BTW, the only thing that changes with this caracter-set is, that the Recording-Length-patch shows a weired symbol 'Ž' instead of the minute-character '´'
That’s position 0xB4, one of the eight differences between Latin-1 (ISO-8859-1) and Latin-9 (ISO-8859-15). The others are: 0xA4 (¤ -> €), 0xA6 (¦ -> Š), 0xA8 (¨ -> š), 0xB8 (¸ -> ž), 0xBC (¼ -> Œ), 0xBD (½ -> œ) and 0xBE (¾ -> Ÿ). For German, the only possible reason for a change would be the euro sign.

‘´’ is neither an apostrophe nor a quote nor a minute nor a foot sign, it’s just a diacritic mark without a letter! That is infact pretty much useless without glyph combination/overlaying possibilities, which ISO-8859 does not provide.

‘Ž’ by itself isn’t weird at all, IMO. It’s the “soft”, i.e. voiced, counterpart of ‘š’ in languages and transcriptions (e.g. of Cyrillic) that use it for the sound that is usually written ‘sh’ in English (de: ‘sch’, pl: ‘sz’), therefore an alternative more familiar to English eyes is ‘zh’. I think English (like German) doesn’t have the sound ‘ž’ usually represents (except maybe in dialects), but you may know it from French ‘j’ as in ‘journal’, which is different from English ‘j’, which sounds more like ‘dž’. That certainly was off-topic.

... but of course that has nothing to do with the core-vdr.
Well, if VDR was Unicode inside ...

That is Windows codepage minute character.
There’s nothing Windows-codepage special about it, except that Windows-1252 is not only a superset of ISO-8859-1, but also includes all the glyphs of ISO-8859-15 (on different positions of course: 0x80-0x9F (Ž = 0x8E), which are either unused or control characters in ISO-8859) and some more (curly quotes mostly).

I've just replaced the charcter with the single-quote ', because this char is the same with all sets.
0x27 is indeed the correct ASCII replacement character for ′ (U+2032), which is the real minute and foot sign, as well as ‘ (U+2018), ’ (U+2019) and even ‚ (U+201A).
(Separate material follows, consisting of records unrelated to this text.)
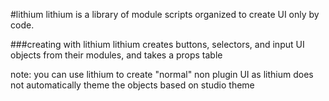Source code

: #lithium
lithium is a library of module scripts organized to create UI only by code.

###creating with lithium
lithium creates buttons, selectors, and input UI objects from their modules, and takes a props table

note: you can use lithium to create "normal" non plugin UI as lithium does not automatically theme the objects based on studio theme 
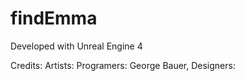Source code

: # findEmma

Developed with Unreal Engine 4

Credits:
Artists:
Programers: George Bauer, 
Designers:
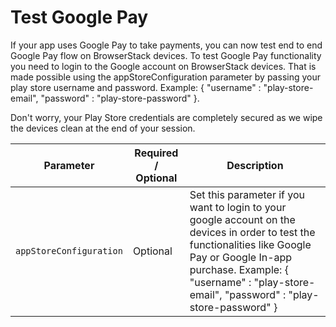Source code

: # Test Google Pay

If your app uses Google Pay to take payments, you can now test end to end Google Pay flow on BrowserStack devices. To test Google Pay functionality you need to login to the Google account on BrowserStack devices. That is made possible using the appStoreConfiguration parameter by passing your play store username and password. Example: { "username" : "play-store-email", "password" : "play-store-password" }.

Don't worry, your Play Store credentials are completely secured as we wipe the devices clean at the end of your session.

| Parameter | Required / Optional | Description |
| ---------- | ----------- | --------------- |
|`appStoreConfiguration`|Optional|Set this parameter if you want to login to your google account on the devices in order to test the functionalities like Google Pay or Google In-app purchase. Example: { "username" : "play-store-email", "password" : "play-store-password" }|
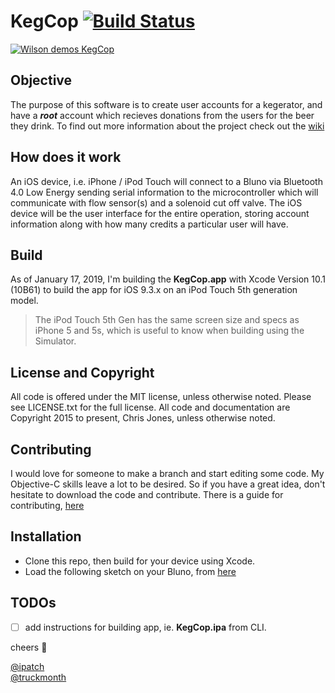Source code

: <a id="kegcop"></a>

# KegCop [![Build Status](https://travis-ci.org/ipatch/KegCop.svg?branch=master)](https://travis-ci.org/ipatch/KegCop)

[![Wilson demos KegCop](http://img.youtube.com/vi/1a6hxUb3zfU/0.jpg)](http://www.youtube.com/watch?v=1a6hxUb3zfU)

<a id="objective"></a>

## Objective

The purpose of this software is to create user accounts for a kegerator, and have a **_root_** account which recieves donations from the users for the beer they drink.  To find out more information about the project check out the [wiki](https://github.com/ipatch/KegCop/wiki)

<a id="how-does-it-work"></a>

## How does it work

An iOS device, i.e. iPhone / iPod Touch will connect to a Bluno via Bluetooth 4.0 Low Energy sending serial information to the microcontroller which will communicate with flow sensor(s) and a solenoid cut off valve.  The iOS device will be the user interface for the entire operation, storing account information along with how many credits a particular user will have.

<a id="build"></a>

## Build

As of January 17, 2019, I'm building the **KegCop.app** with Xcode Version 10.1 (10B61) to build the app for iOS 9.3.x on an iPod Touch 5th generation model.

> The iPod Touch 5th Gen has the same screen size and specs as iPhone 5 and 5s, which is useful to know when building using the Simulator.

<a id="license-and-copyright"></a>

## License and Copyright

All code is offered under the MIT license, unless otherwise noted.  Please see LICENSE.txt for
the full license.  All code and documentation are Copyright 2015 to present, Chris Jones, unless otherwise
noted.

<a id="contributing"></a>

## Contributing

I would love for someone to make a branch and start editing some code.  My Objective-C skills leave
a lot to be desired.  So if you have a great idea, don't hesitate to download the code and
contribute.  There is a guide for contributing, [here](https://github.com/ipatch/KegCop/wiki/Contribute)

<a id="installation"></a>

## Installation

- Clone this repo, then build for your device using Xcode.
- Load the following sketch on your Bluno, from [here](https://github.com/ipatch/KegCop/blob/master/KegCop-Bluno-sketch.c)

<a id="todos"></a>

## TODOs

- [ ] add instructions for building app, ie. **KegCop.ipa** from CLI.

cheers 🍻

[@ipatch](https://github.com/ipatch)<br />
[@truckmonth](https://twitter.com/truckmonth)
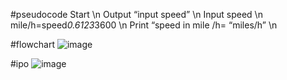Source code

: #pseudocode 
Start \n
Output “input speed” \n
Input speed \n
mile/h=speed*0.6123*3600 \n
Print “speed in mile /h= “miles/h” \n



#flowchart 
![image](https://github.com/user-attachments/assets/0775584b-eb2b-4dd0-86dc-6b6cf481bd81)




#ipo
![image](https://github.com/user-attachments/assets/23c6dcd7-a7ce-4c1d-a252-3c30198bf356)

        
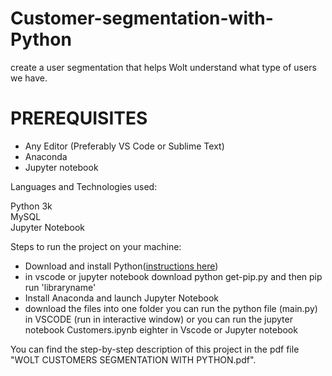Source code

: # Customer-segmentation-with-Python

create a user segmentation that helps Wolt understand what type of
users we have. 
# PREREQUISITES<br>
- Any Editor (Preferably VS Code or Sublime Text)<br>
- Anaconda<br>
- Jupyter notebook<br>

Languages and Technologies used:<br>

Python 3k<br>
MySQL<br>
Jupyter Notebook<br>

Steps to run the project on your machine:<br>

- Download and install Python([instructions here](https://www.geeksforgeeks.org/how-to-install-python-on-windows/))<br>
- in vscode or jupyter notebook download python get-pip.py and then pip run 'libraryname'<br>
- Install Anaconda and launch Jupyter Notebook
- download the files into one folder you can run the python file (main.py) in VSCODE (run in interactive window) or you can run the jupyter notebook Customers.ipynb  eighter in Vscode or Jupyter notebook<br>


You can find the step-by-step description of this project in the pdf file "WOLT CUSTOMERS SEGMENTATION WITH PYTHON.pdf".
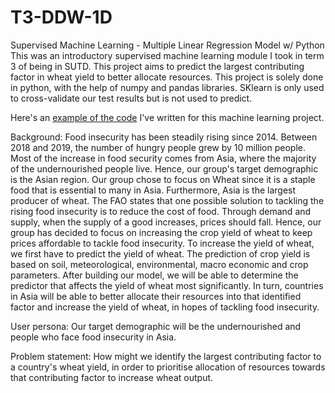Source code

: # T3-DDW-1D
Supervised Machine Learning - Multiple Linear Regression Model w/ Python 
This was an introductory supervised machine learning module I took in term 3 of being in SUTD. This project aims to predict the largest contributing factor in wheat yield to better allocate resources. This project is solely done in python, with the help of numpy and pandas libraries. SKlearn is only used to cross-validate our test results but is not used to predict.

Here's an [example of the code](SC04_DDW_2D_Group_1.md) I've written for this machine learning project.

Background:
Food insecurity has been steadily rising since 2014. Between 2018 and 2019, the number of hungry people grew by 10 million people. Most of the increase in food security comes from Asia, where the majority of the undernourished people live. Hence, our group's target demographic is the Asian region. Our group chose to focus on Wheat since it is a staple food that is essential to many in Asia. Furthermore, Asia is the largest producer of wheat. The FAO states that one possible solution to tackling the rising food insecurity is to reduce the cost of food. Through demand and supply, when the supply of a good increases, prices should fall. Hence, our group has decided to focus on increasing the crop yield of wheat to keep prices affordable to tackle food insecurity. To increase the yield of wheat, we first have to predict the yield of wheat. The prediction of crop yield is based on soil, meteorological, environmental, macro economic and crop parameters. After building our model, we will be able to determine the predictor that affects the yield of wheat most significantly. In turn, countries in Asia will be able to better allocate their resources into that identified factor and increase the yield of wheat, in hopes of tackling food insecurity.

User persona:
Our target demographic will be the undernourished and people who face food insecurity in Asia.

Problem statement: How might we identify the largest contributing factor to a country's wheat yield, in order to prioritise allocation of resources towards that contributing factor to increase wheat output.
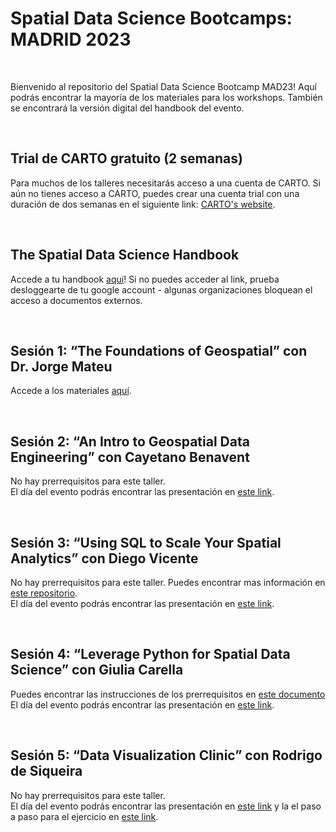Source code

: <h1>Spatial Data Science Bootcamps: MADRID 2023</h1>
<br>
<p>
Bienvenido al repositorio del Spatial Data Science Bootcamp MAD23! Aquí podrás encontrar la mayoría de los materiales para los workshops. También se encontrará la versión digital del handbook del evento.
 
</p>
<br>
<h2>Trial de CARTO gratuito (2 semanas)</h2>
<p>
Para muchos de los talleres necesitarás acceso a una cuenta de CARTO. Si aún no tienes acceso a CARTO, puedes crear una cuenta trial con una duración de dos semanas en el siguiente link: <a href="https://carto.com/signin/" target="_blank" rel="noopener noreferrer">CARTO's website</a>.
</p>
<br>
<h2>The Spatial Data Science Handbook</h2>
<p>
 Accede a tu handbook <a href="https://docs.google.com/presentation/d/1frXdUDUvSC5A9Zz-m0V3qvMrsGFp1OxoSyWZTR2tJec/edit?usp=sharing" target="_blank" rel="noopener noreferrer">aquí</a>! Si no puedes acceder al link, prueba desloggearte de tu google account - algunas organizaciones bloquean el acceso a documentos externos.
 
</p>
<br>
<h2>Sesión 1: “The Foundations of Geospatial” con Dr. Jorge Mateu</h2>
<p>
 Accede a los materiales <a href="" target="_blank" rel="noopener noreferrer">aquí</a>. <br>
 
</p>
<br>
<h2>Sesión 2: “An Intro to Geospatial Data Engineering” con Cayetano Benavent</h2>

<p>
No hay prerrequisitos para este taller. <br>
El día del evento podrás encontrar las presentación en <a href="https://docs.google.com/presentation/d/1tW8R6d1tNt0Hc6tt7z_jSC0Ui1fYitsWYmjR4BLA3AE/edit#slide=id.g1349edbd6f7_0_258" target="_blank" rel="noopener noreferrer">este link</a>.
</p>
<br>

<h2>Sesión 3: “Using SQL to Scale Your Spatial Analytics” con Diego Vicente</h2>

<p>
No hay prerrequisitos para este taller. Puedes encontrar mas información en 
<a href="https://github.com/diego-vicente/sdsb-mad-2023">este repositorio</a>.
<br>
El día del evento podrás encontrar las presentación en <a href="https://docs.google.com/presentation/d/1g8rNGBMgdS_JMkUjlE2hK6pOCu9OlJOTJCFC6mqvKrM/edit#slide=id.p">este link</a>.
</p>
<br>
<h2>Sesión 4: “Leverage Python for Spatial Data Science” con Giulia Carella</h2>
<p>

Puedes encontrar las instrucciones de los prerrequisitos en [este documento](https://docs.google.com/document/d/1EwJHbla-tbT4LEbrZYRUfmm2JgEqcYYVD2hWmj-AA18/edit?usp=sharing)
El día del evento podrás encontrar las presentación en <a href="https://drive.google.com/file/d/1NiX5lN7em2oC3CktBjXxjJueWOFqblcN/view?usp=sharing">este link</a>.

</p>
<br>

<h2>Sesión 5: “Data Visualization Clinic” con Rodrigo de Siqueira</h2>
 
<p>
No hay prerrequisitos para este taller. <br>
El día del evento podrás encontrar las presentación en  <a href="https://docs.google.com/presentation/d/15IPkymP3Fs9cbryYf4ehPoo8zL1Qx6OuXqRvewDMxxI/edit?usp=sharing">este link</a> y la el paso a paso para el ejercicio en <a href="https://docs.google.com/document/d/1QPU2kPjABnNFgMMBEhGZX6FYmt2fC9KZMxv5SWduivI/edit#heading=h.at3zdv4z47n7">este link</a>.
</p>
<br>
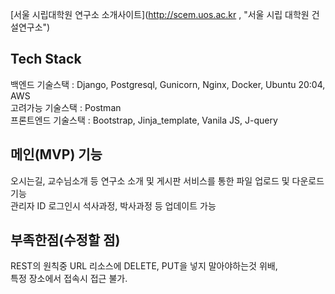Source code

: 
[서울 시립대학원 연구소 소개사이트](http://scem.uos.ac.kr , "서울 시립 대학원 건설연구소")

Tech Stack
---
백엔드 기술스택 : Django, Postgresql, Gunicorn, Nginx, Docker, Ubuntu 20:04, AWS  
고려가능 기술스택 : Postman  
프론트엔드 기술스택 : Bootstrap, Jinja_template, Vanila JS, J-query

메인(MVP) 기능
---
오시는길, 교수님소개 등 연구소 소개 및 게시판 서비스를 통한 파일 업로드 및 다운로드 기능  
관리자 ID 로그인시 석사과정, 박사과정 등 업데이트 가능

부족한점(수정할 점)
---
REST의 원칙중 URL 리소스에 DELETE, PUT을 넣지 말아야하는것 위배,  
특정 장소에서 접속시 접근 불가.
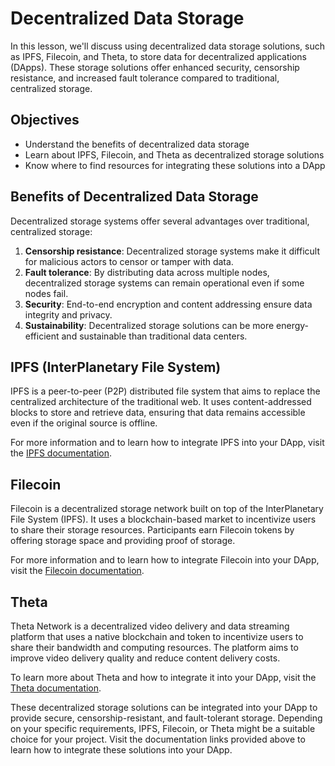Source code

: # Decentralized Data Storage

In this lesson, we'll discuss using decentralized data storage solutions, such as IPFS, Filecoin, and Theta, to store data for decentralized applications (DApps). These storage solutions offer enhanced security, censorship resistance, and increased fault tolerance compared to traditional, centralized storage.

## Objectives

- Understand the benefits of decentralized data storage
- Learn about IPFS, Filecoin, and Theta as decentralized storage solutions
- Know where to find resources for integrating these solutions into a DApp

## Benefits of Decentralized Data Storage

Decentralized storage systems offer several advantages over traditional, centralized storage:

1. **Censorship resistance**: Decentralized storage systems make it difficult for malicious actors to censor or tamper with data.
2. **Fault tolerance**: By distributing data across multiple nodes, decentralized storage systems can remain operational even if some nodes fail.
3. **Security**: End-to-end encryption and content addressing ensure data integrity and privacy.
4. **Sustainability**: Decentralized storage solutions can be more energy-efficient and sustainable than traditional data centers.

## IPFS (InterPlanetary File System)

IPFS is a peer-to-peer (P2P) distributed file system that aims to replace the centralized architecture of the traditional web. It uses content-addressed blocks to store and retrieve data, ensuring that data remains accessible even if the original source is offline.

For more information and to learn how to integrate IPFS into your DApp, visit the [IPFS documentation](https://docs.ipfs.io/).

## Filecoin

Filecoin is a decentralized storage network built on top of the InterPlanetary File System (IPFS). It uses a blockchain-based market to incentivize users to share their storage resources. Participants earn Filecoin tokens by offering storage space and providing proof of storage.

For more information and to learn how to integrate Filecoin into your DApp, visit the [Filecoin documentation](https://docs.filecoin.io/).

## Theta

Theta Network is a decentralized video delivery and data streaming platform that uses a native blockchain and token to incentivize users to share their bandwidth and computing resources. The platform aims to improve video delivery quality and reduce content delivery costs.

To learn more about Theta and how to integrate it into your DApp, visit the [Theta documentation](https://docs.thetatoken.org/).

These decentralized storage solutions can be integrated into your DApp to provide secure, censorship-resistant, and fault-tolerant storage. Depending on your specific requirements, IPFS, Filecoin, or Theta might be a suitable choice for your project. Visit the documentation links provided above to learn how to integrate these solutions into your DApp.
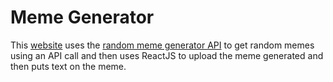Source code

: # Meme Generator
This [website](https://memegeneratorjnd.herokuapp.com/) uses the [random meme generator API](https://api.imgflip.com/get_memes") to get random memes using an API call and then uses ReactJS to upload the meme generated and then puts text on the meme.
You won’t of course get any of these with ISO-8859; you’d need an additional Unicode character referencing possibility (like HTML’s decimal and hexadecimal numeric and named character references: ‘&#8217;’, ‘&#x2019;’, ‘&rsquo;’) or a more sophisticated character encoding like any UTF (which Klaus doesn’t like/want).